Once completed, the merger will create China’s fourth-largest investment banking powerhouse with assets surpassing 1 trillion yuan (about $140 billion), placing it just behind industry leaders CITIC Securities, Guotai Haitong Securities, and Huatai Securities. The move aligns with Beijing’s long-term strategy to streamline the crowded brokerage landscape—currently home to roughly 150 firms—and cultivate globally competitive financial institutions capable of supporting the nation’s economic ambitions.
Citi analysts noted that the acquisitions would help CICC “replenish capital” and improve its scale relative to major rivals, especially given Dongxing and Cinda’s strong capital positions and established retail operations. Trading for all three companies—CICC, Dongxing, and Cinda—was suspended following the announcement.
The broader market responded positively, with investors betting on additional mergers and market restructuring. Capital Securities in mainland China advanced 5%, while Hong Kong-listed Orient Securities added 4%. Shenwan Hongyuan Group also gained 2.5%, reflecting optimism that more brokerage tie-ups could follow.

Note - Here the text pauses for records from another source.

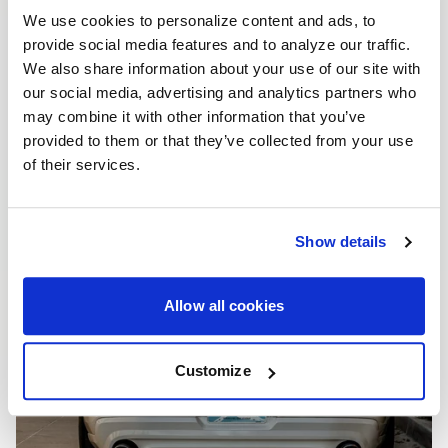
We use cookies to personalize content and ads, to
provide social media features and to analyze our traffic.
We also share information about your use of our site with
our social media, advertising and analytics partners who
may combine it with other information that you’ve
provided to them or that they’ve collected from your use
of their services.
Show details
Allow all cookies
Customize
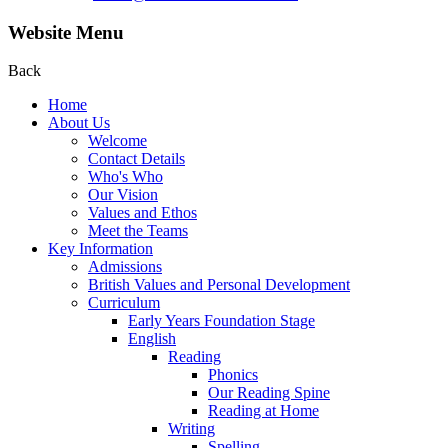
Website Menu
Back
Home
About Us
Welcome
Contact Details
Who's Who
Our Vision
Values and Ethos
Meet the Teams
Key Information
Admissions
British Values and Personal Development
Curriculum
Early Years Foundation Stage
English
Reading
Phonics
Our Reading Spine
Reading at Home
Writing
Spelling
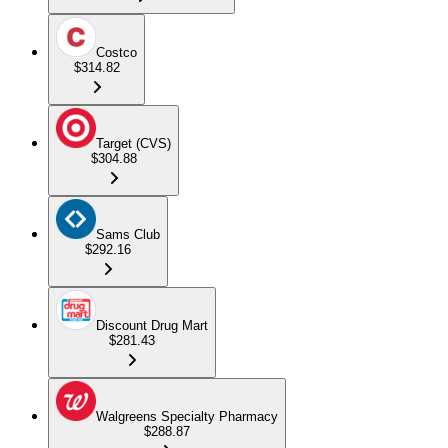
Costco
$314.82
Target (CVS)
$304.88
Sams Club
$292.16
Discount Drug Mart
$281.43
Walgreens Specialty Pharmacy
$288.87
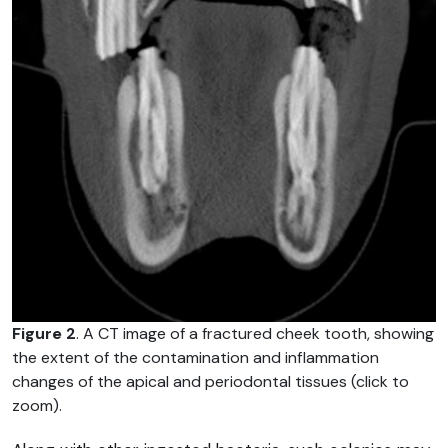
Figure 2
. A CT image of a fractured cheek tooth, showing
the extent of the contamination and inflammation
changes of the apical and periodontal tissues (click to
zoom).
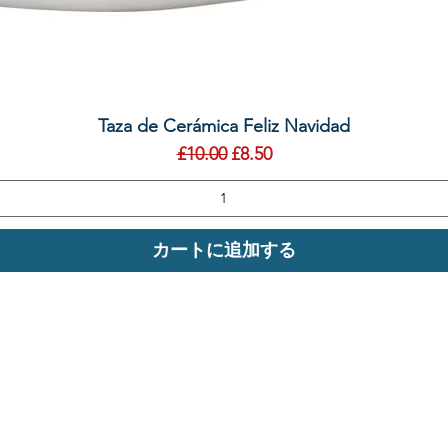
クイックビュー
Taza de Cerámica Feliz Navidad
通常価格
セール価格
£10.00
£8.50
カートに追加する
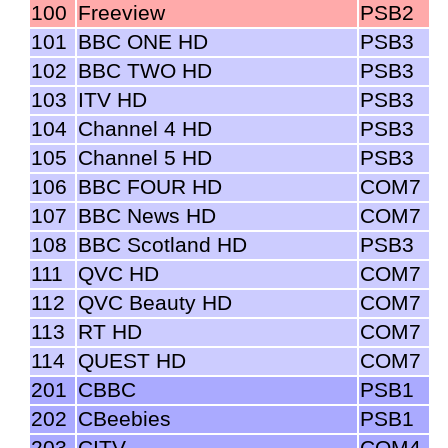
100
Freeview
PSB2
101
BBC ONE HD
PSB3
102
BBC TWO HD
PSB3
103
ITV HD
PSB3
104
Channel 4 HD
PSB3
105
Channel 5 HD
PSB3
106
BBC FOUR HD
COM7
107
BBC News HD
COM7
108
BBC Scotland HD
PSB3
111
QVC HD
COM7
112
QVC Beauty HD
COM7
113
RT HD
COM7
114
QUEST HD
COM7
201
CBBC
PSB1
202
CBeebies
PSB1
203
CITV
COM4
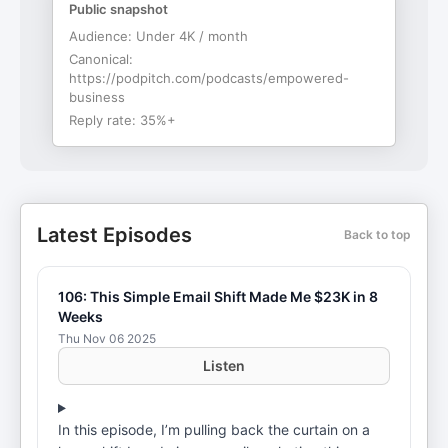
Public snapshot
Audience:
Under 4K / month
Canonical:
https://podpitch.com/podcasts/empowered-
business
Reply rate:
35%+
Latest Episodes
Back to top
106: This Simple Email Shift Made Me $23K in 8
Weeks
Thu Nov 06 2025
Listen
In this episode, I’m pulling back the curtain on a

However, the full scope of CICC’s M&A ambitions remains uncertain. Earlier this year, Reuters reported that CICC had explored a potential merger with Galaxy Securities, signaling that more consolidation moves may be on the horizon as the government continues to push for stronger, more efficient financial institutions.
Overall, CICC’s latest acquisition plan underscores the accelerating transformation of China’s securities sector and highlights investor anticipation for further industry-wide restructuring.